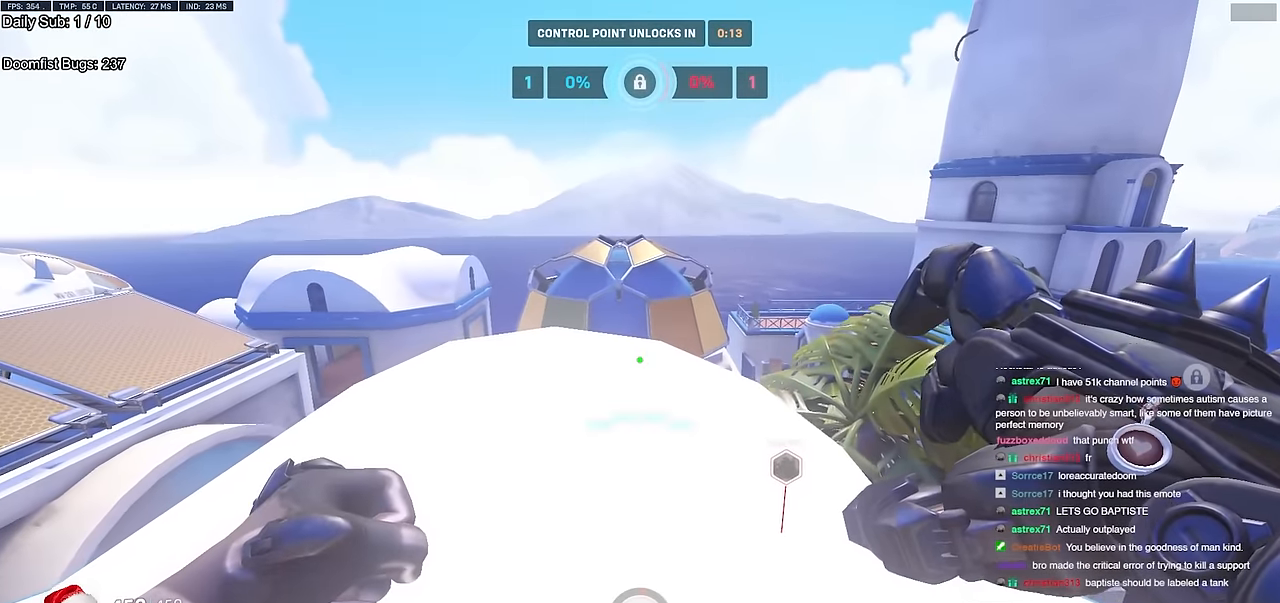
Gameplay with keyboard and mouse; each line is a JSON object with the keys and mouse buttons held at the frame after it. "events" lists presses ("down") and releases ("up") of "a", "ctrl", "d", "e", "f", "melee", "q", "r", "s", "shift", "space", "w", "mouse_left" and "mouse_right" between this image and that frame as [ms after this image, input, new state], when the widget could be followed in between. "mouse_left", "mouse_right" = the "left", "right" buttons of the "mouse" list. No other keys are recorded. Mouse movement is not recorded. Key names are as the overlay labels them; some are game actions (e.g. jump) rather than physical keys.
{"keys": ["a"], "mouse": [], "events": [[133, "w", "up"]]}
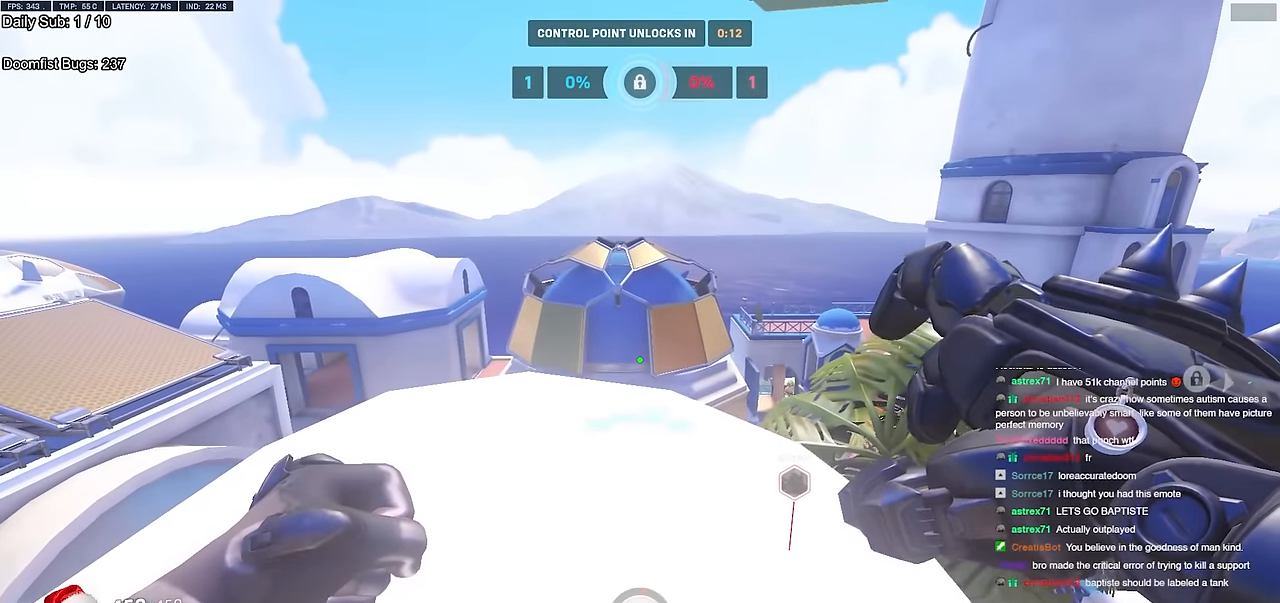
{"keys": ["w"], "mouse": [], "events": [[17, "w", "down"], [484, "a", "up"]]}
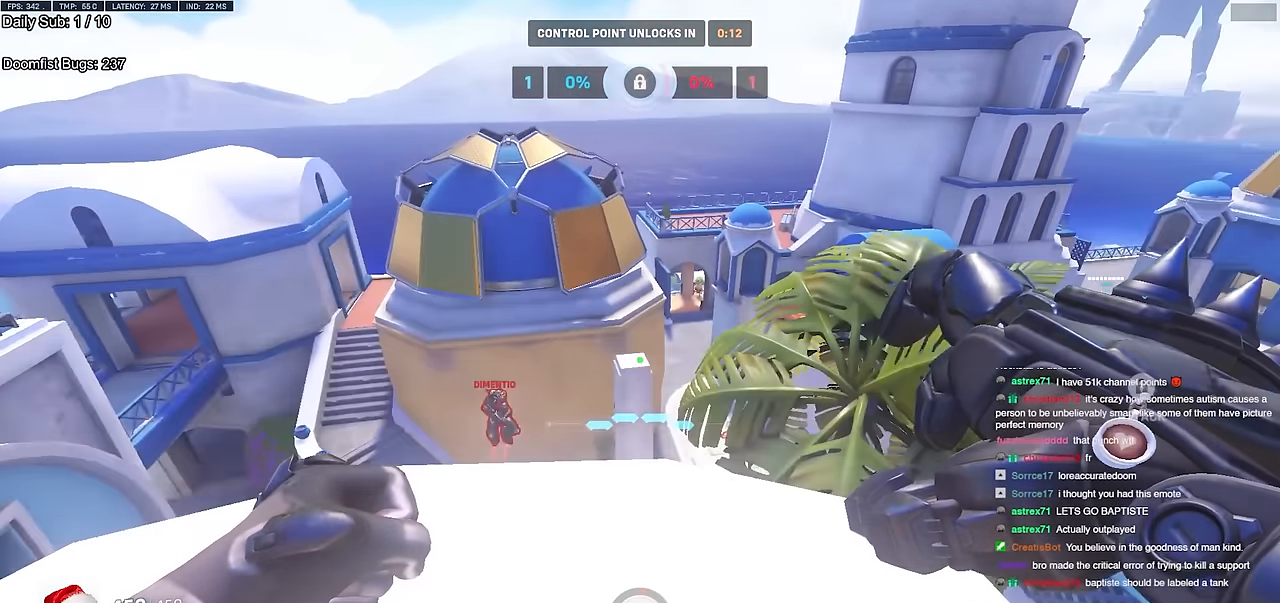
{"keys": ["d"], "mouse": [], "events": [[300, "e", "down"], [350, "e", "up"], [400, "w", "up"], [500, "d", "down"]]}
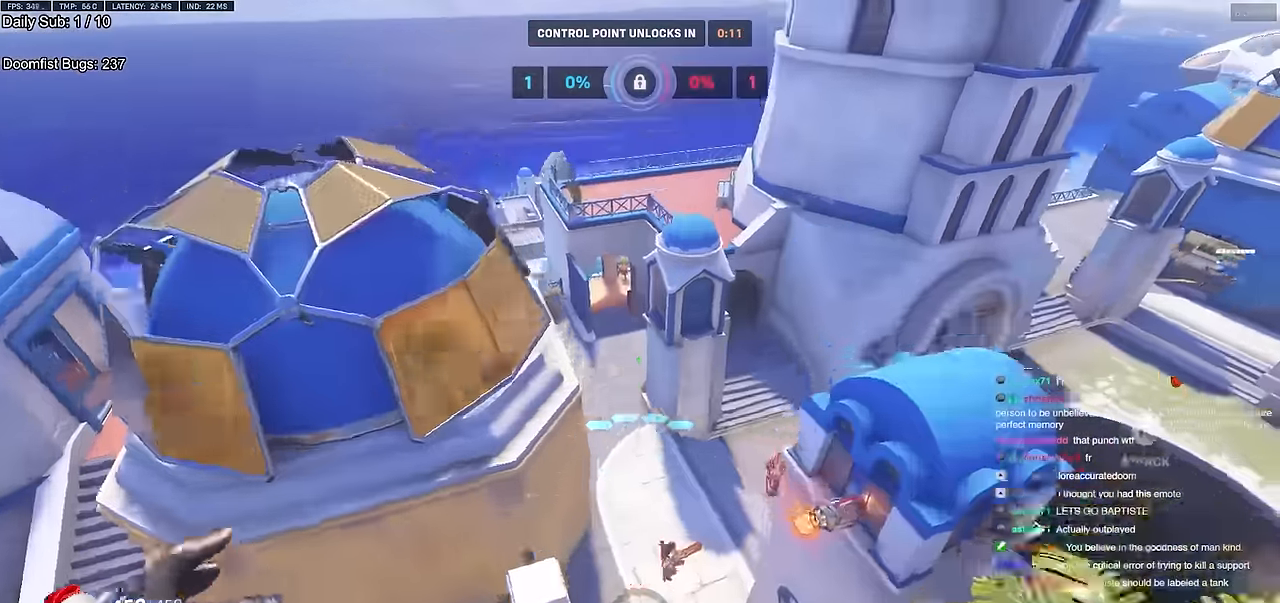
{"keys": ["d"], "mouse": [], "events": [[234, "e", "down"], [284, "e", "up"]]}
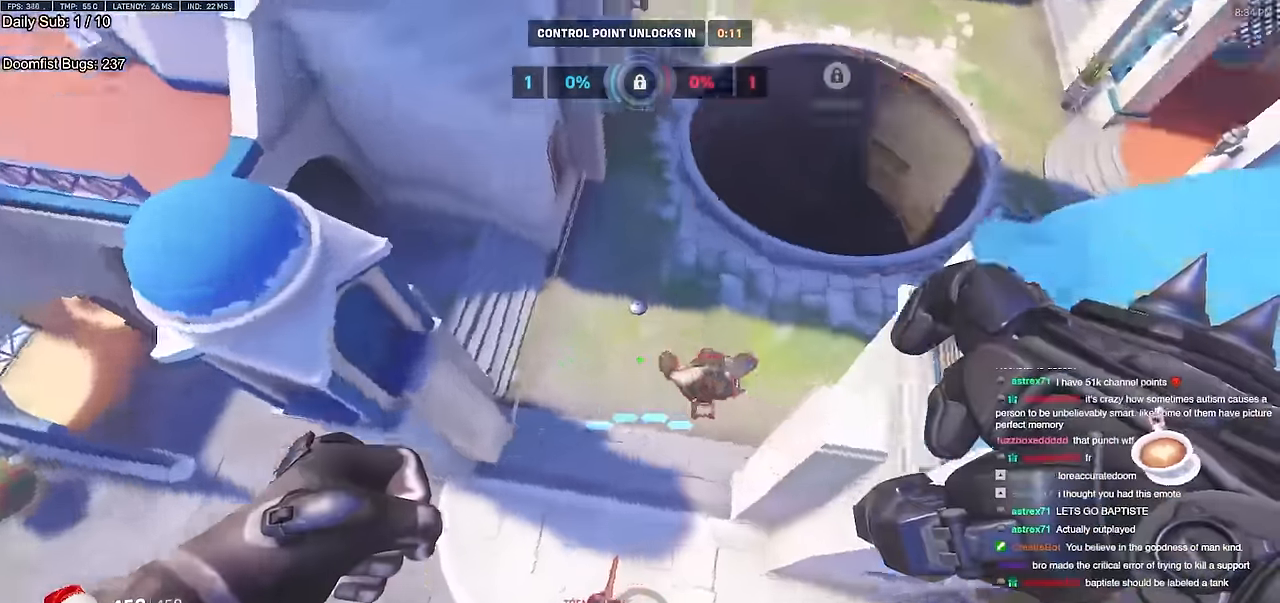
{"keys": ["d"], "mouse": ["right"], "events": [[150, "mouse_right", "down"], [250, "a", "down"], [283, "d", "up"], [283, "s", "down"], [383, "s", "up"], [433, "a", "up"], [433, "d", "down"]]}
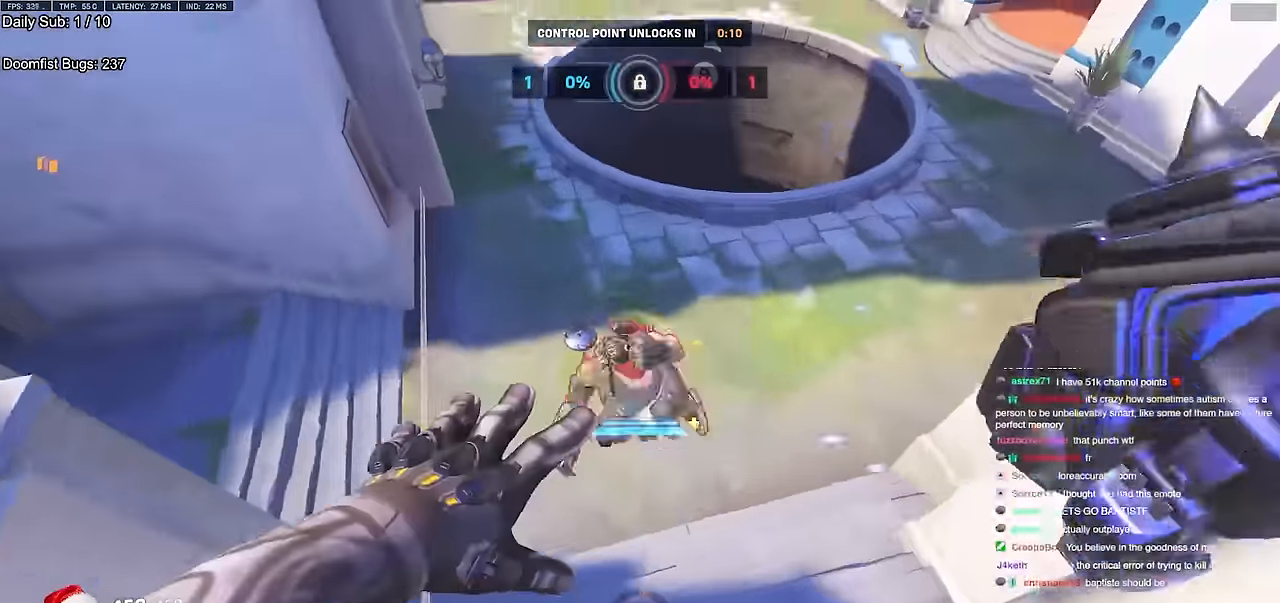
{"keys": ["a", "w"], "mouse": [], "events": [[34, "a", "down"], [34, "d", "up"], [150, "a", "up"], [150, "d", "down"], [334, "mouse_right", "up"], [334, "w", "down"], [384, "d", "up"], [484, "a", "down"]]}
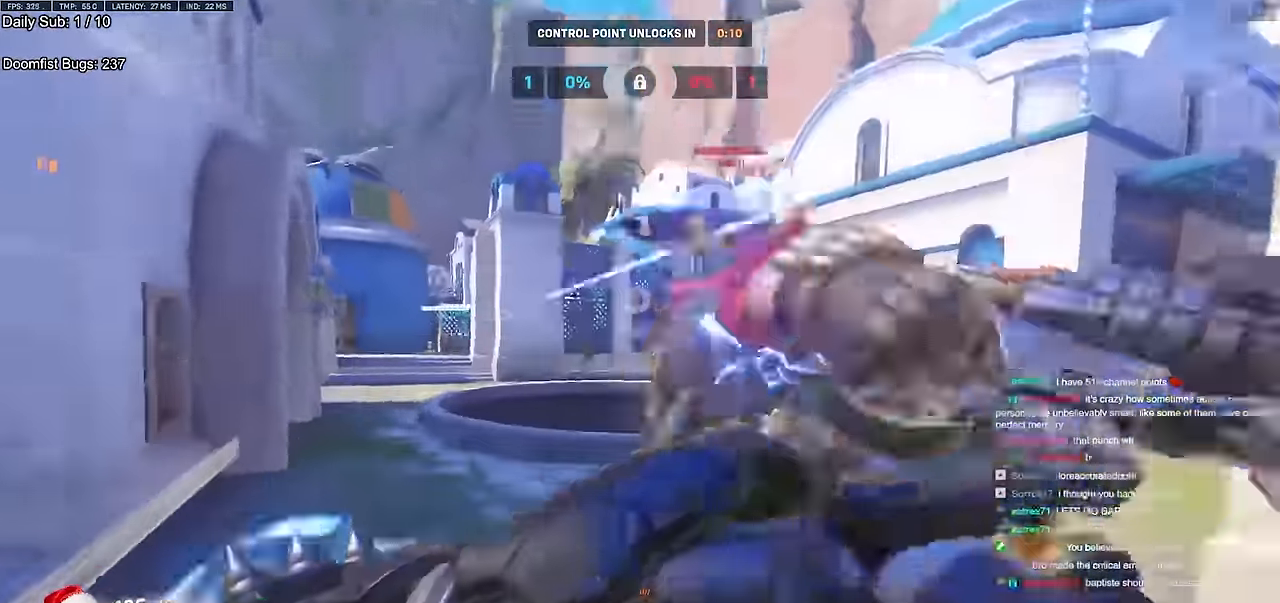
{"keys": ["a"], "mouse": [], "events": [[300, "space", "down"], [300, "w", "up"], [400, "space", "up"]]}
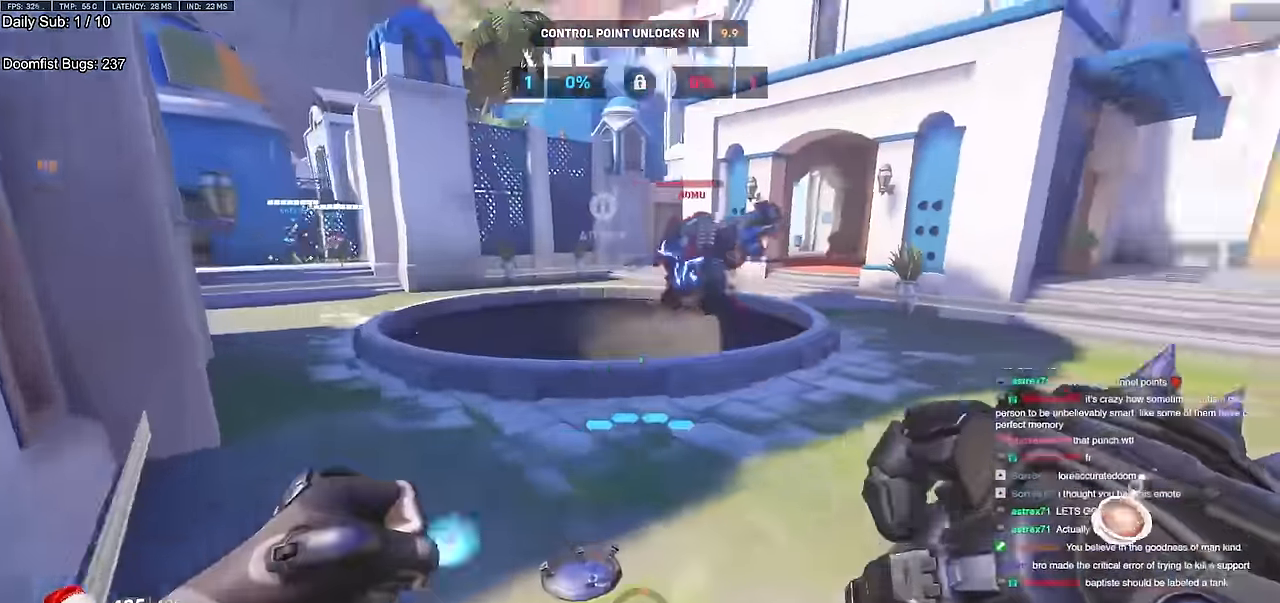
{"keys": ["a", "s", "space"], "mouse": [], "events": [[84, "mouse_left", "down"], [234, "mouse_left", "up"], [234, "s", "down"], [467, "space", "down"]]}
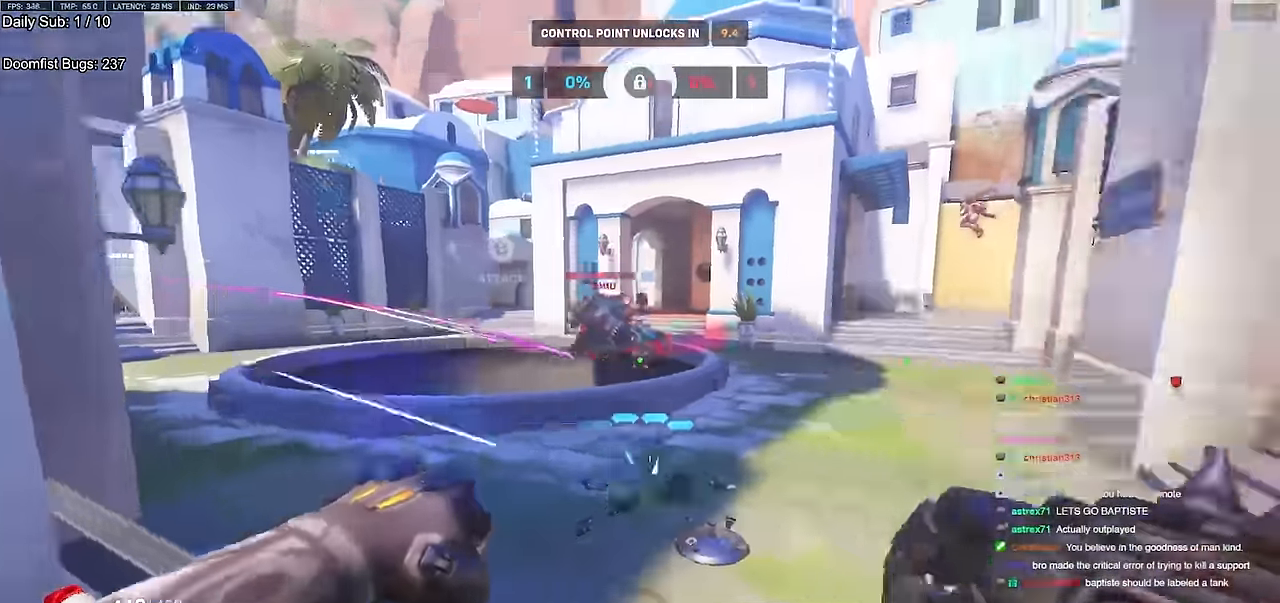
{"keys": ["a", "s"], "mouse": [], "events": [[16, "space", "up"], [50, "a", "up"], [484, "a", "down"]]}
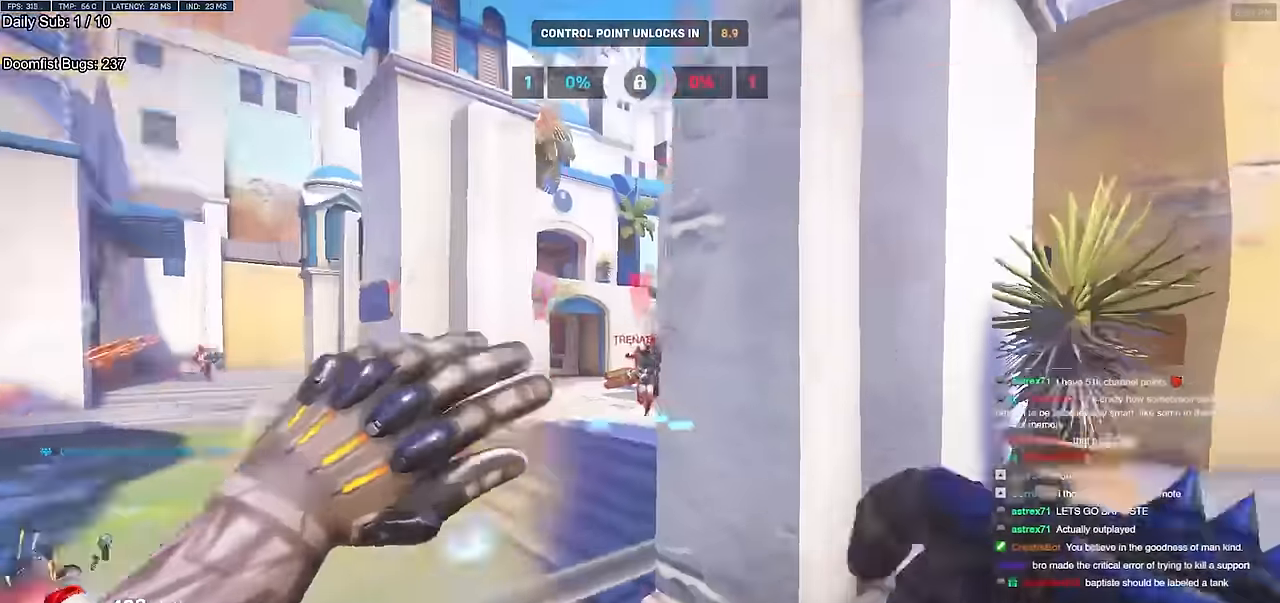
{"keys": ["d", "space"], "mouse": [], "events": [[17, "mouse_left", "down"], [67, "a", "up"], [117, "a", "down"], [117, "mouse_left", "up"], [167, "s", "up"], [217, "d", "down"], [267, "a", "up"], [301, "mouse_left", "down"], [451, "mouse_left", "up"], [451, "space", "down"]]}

★ ★ ★ ★ ★ ★ ★

Aim of the task
What you return must match the records letter for letter, except that the pictures stay out.

Response below
Gameplay with keyboard and mouse; each line is a JSON object with the keys and mouse buttons held at the frame after it. "events" lists presses ("down") and releases ("up") of "a", "ctrl", "d", "e", "f", "melee", "q", "r", "s", "shift", "space", "w", "mouse_left" and "mouse_right" between this image and that frame as [ms after this image, input, new state], when the widget could be followed in between. "mouse_left", "mouse_right" = the "left", "right" buttons of the "mouse" list. No other keys are recorded. Mouse movement is not recorded. Key names are as the overlay labels them; some are game actions (e.g. jump) rather than physical keys.
{"keys": ["a"], "mouse": [], "events": [[133, "w", "up"]]}
{"keys": ["w"], "mouse": [], "events": [[17, "w", "down"], [484, "a", "up"]]}
{"keys": ["d"], "mouse": [], "events": [[300, "e", "down"], [350, "e", "up"], [400, "w", "up"], [500, "d", "down"]]}
{"keys": ["d"], "mouse": [], "events": [[234, "e", "down"], [284, "e", "up"]]}
{"keys": ["d"], "mouse": ["right"], "events": [[150, "mouse_right", "down"], [250, "a", "down"], [283, "d", "up"], [283, "s", "down"], [383, "s", "up"], [433, "a", "up"], [433, "d", "down"]]}
{"keys": ["a", "w"], "mouse": [], "events": [[34, "a", "down"], [34, "d", "up"], [150, "a", "up"], [150, "d", "down"], [334, "mouse_right", "up"], [334, "w", "down"], [384, "d", "up"], [484, "a", "down"]]}
{"keys": ["a"], "mouse": [], "events": [[300, "space", "down"], [300, "w", "up"], [400, "space", "up"]]}
{"keys": ["a", "s", "space"], "mouse": [], "events": [[84, "mouse_left", "down"], [234, "mouse_left", "up"], [234, "s", "down"], [467, "space", "down"]]}
{"keys": ["a", "s"], "mouse": [], "events": [[16, "space", "up"], [50, "a", "up"], [484, "a", "down"]]}
{"keys": ["d", "space"], "mouse": [], "events": [[17, "mouse_left", "down"], [67, "a", "up"], [117, "a", "down"], [117, "mouse_left", "up"], [167, "s", "up"], [217, "d", "down"], [267, "a", "up"], [301, "mouse_left", "down"], [451, "mouse_left", "up"], [451, "space", "down"]]}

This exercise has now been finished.